That means that training robots traditionally required generating billions of data points from scratch, along with specific instructions and commands. A task like telling a bot to throw away a piece of trash involved programmers explicitly training the robot to identify the object that is the trash, the trash can, and what actions to take to pick the object up and throw it away.
For the last few years, Google has been exploring various avenues of teaching robots to do tasks the way you would teach a human (or a dog). Last year, Google demonstrated a robot that can write its own code based on natural language instructions from humans. Another Google subsidiary called Everyday Robots tried to pair user inputs with a predicted response using a model called SayCan that pulled information from Wikipedia and social media.
RT-2 builds off a similar precursor model called RT-1 that allows machines to interpret new user commands through a chain of basic reasoning. Additionally, RT-2 possesses skills related to symbol understanding and human recognition—skills that Google thinks will make it adept as a general purpose robot working in a human-centric environment.
More details on what robots can and can’t do with RT-2 is available in a paper DeepMind and Google put online.

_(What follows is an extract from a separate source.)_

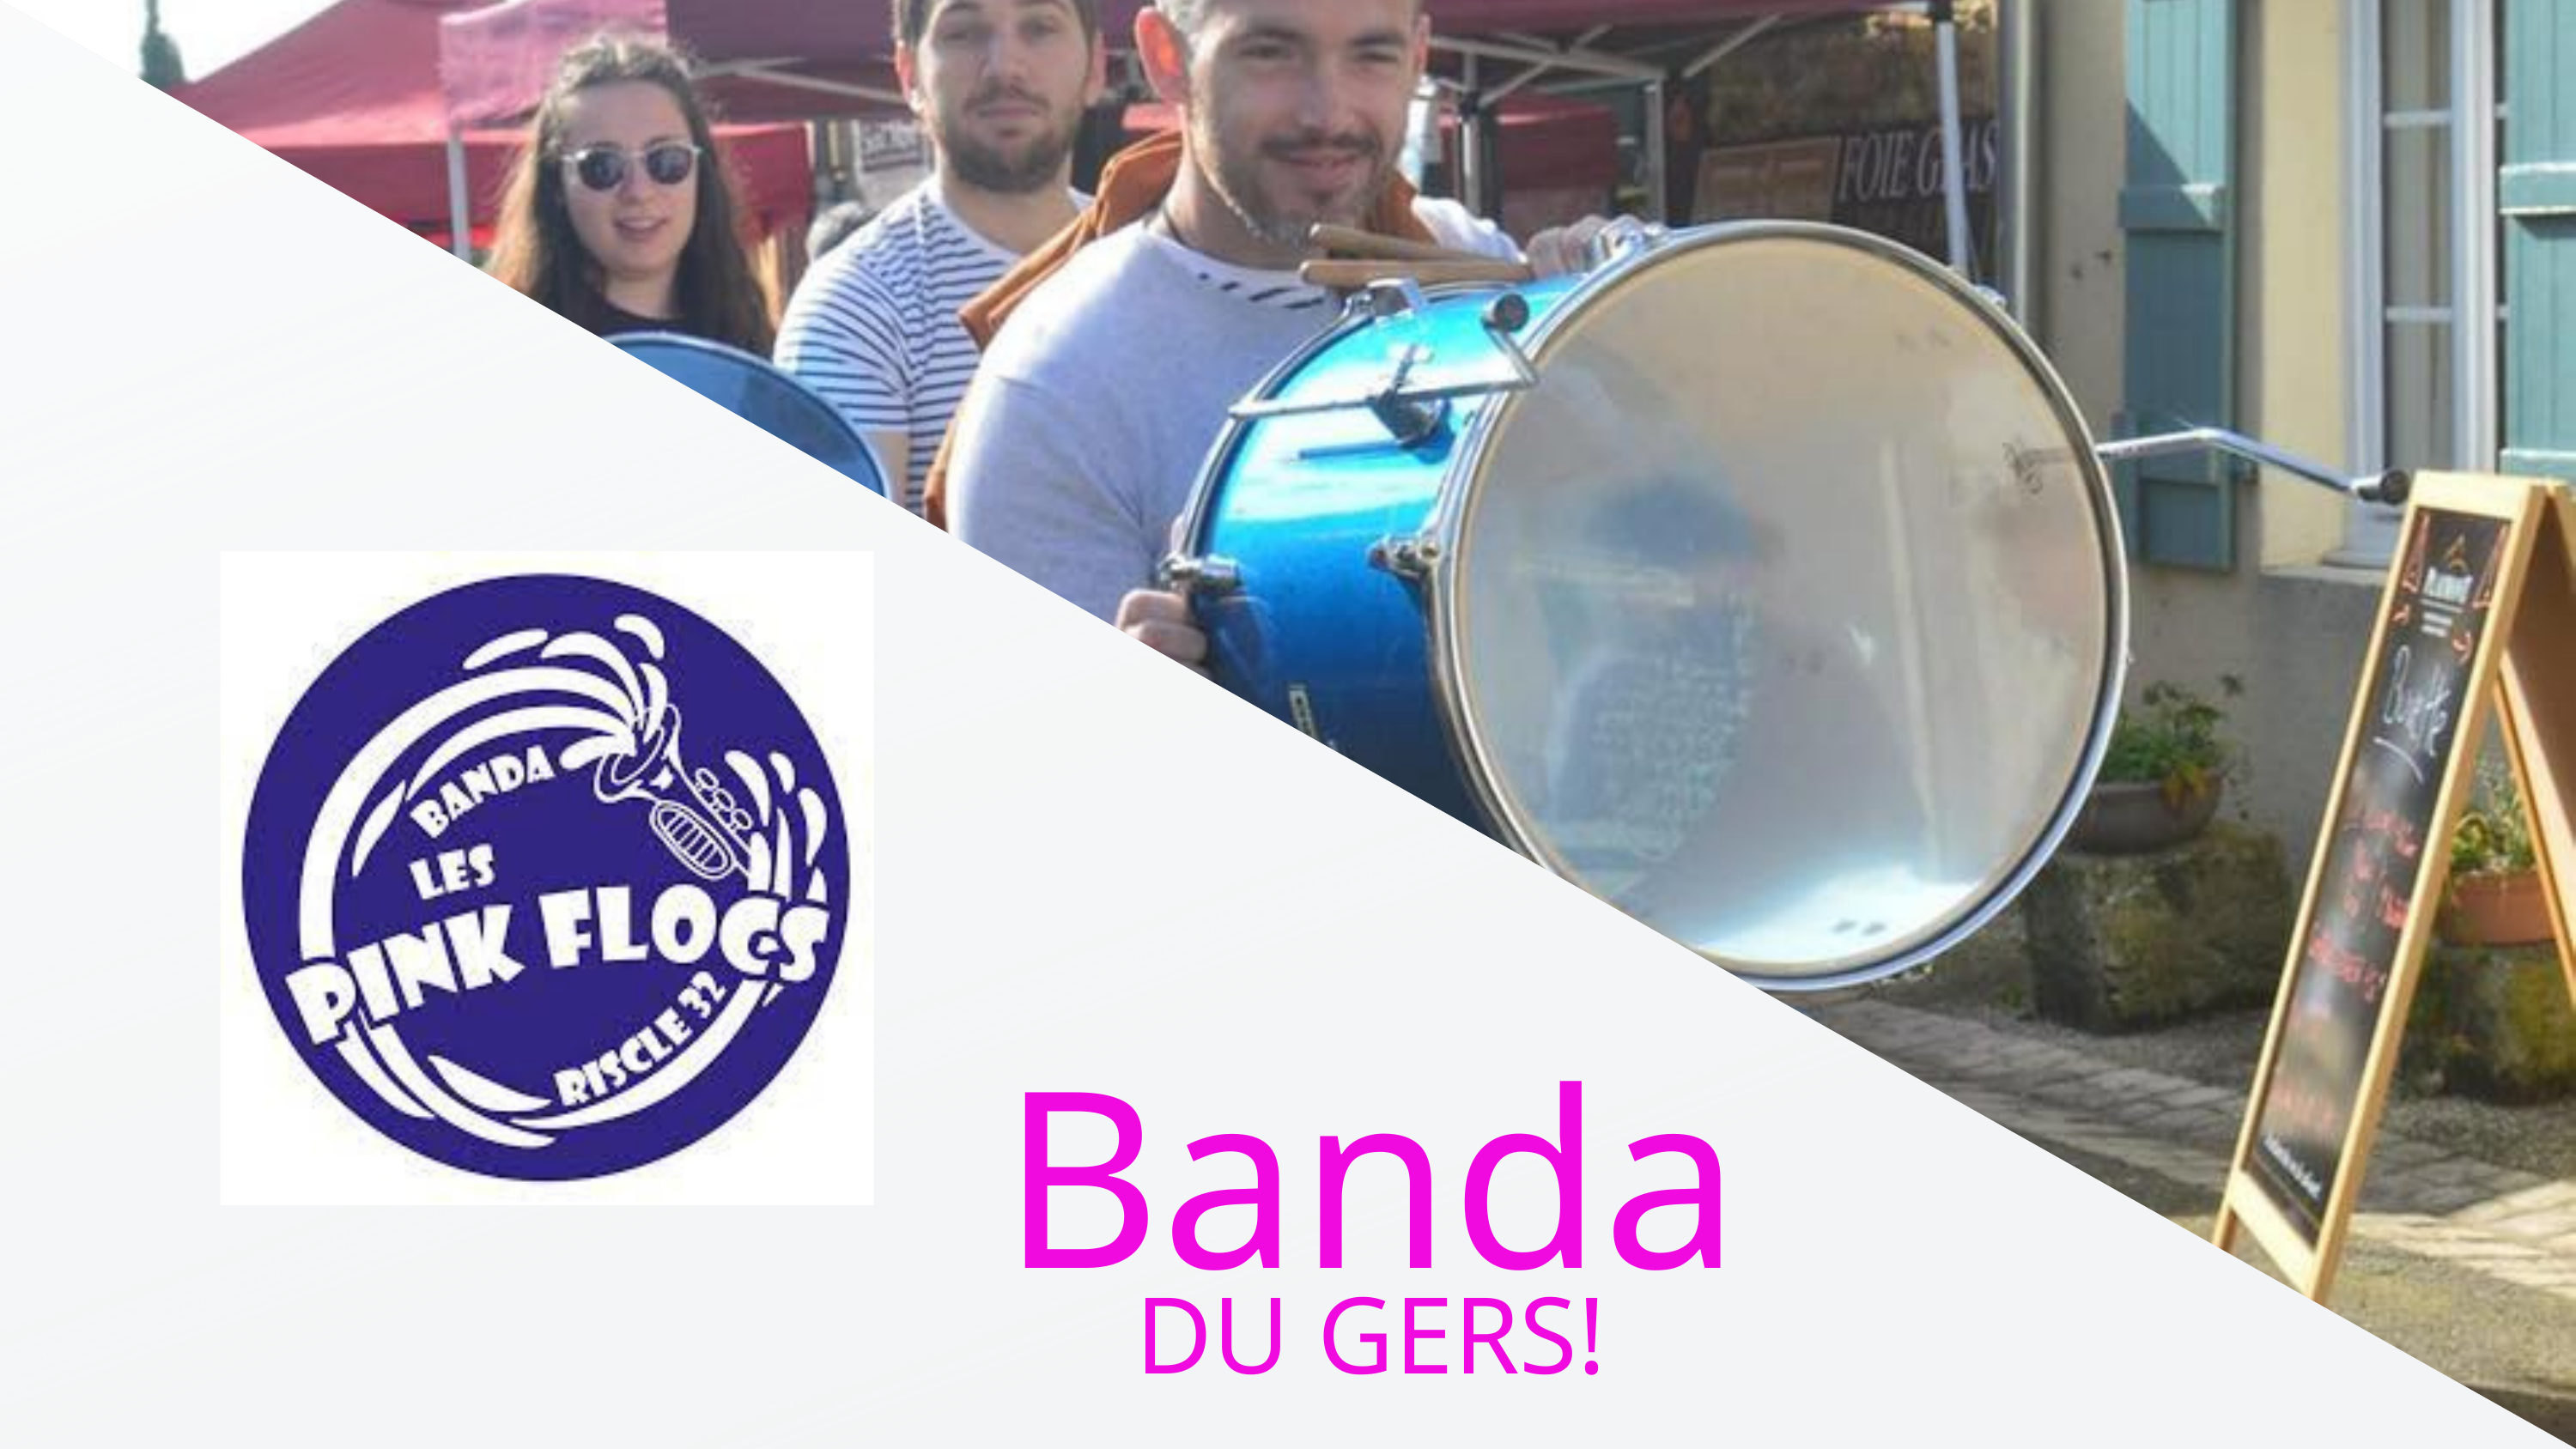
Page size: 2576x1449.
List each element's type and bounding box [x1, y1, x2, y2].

text_box [951, 1059, 1792, 1424]
text_box [0, 0, 2576, 1449]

RT-2 also draws from work done through vision-language models (VLMs) that have been used to caption images, recognize objects in a frame, or answer questions about a certain picture. So, unlike SayCan, this model can actually see the world around it. But to make it so that VLMs can control robots, a component for output actions needs to be added on to it. And this is done by representing different actions the robot can perform as tokens in the model. With this, the model can not only predict what the answer to someone’s query might be, but it can also generate the action most likely associated with it.
DeepMind notes that, for example, if a person says they’re tired and wants a drink, the robot could decide to get them an energy drink.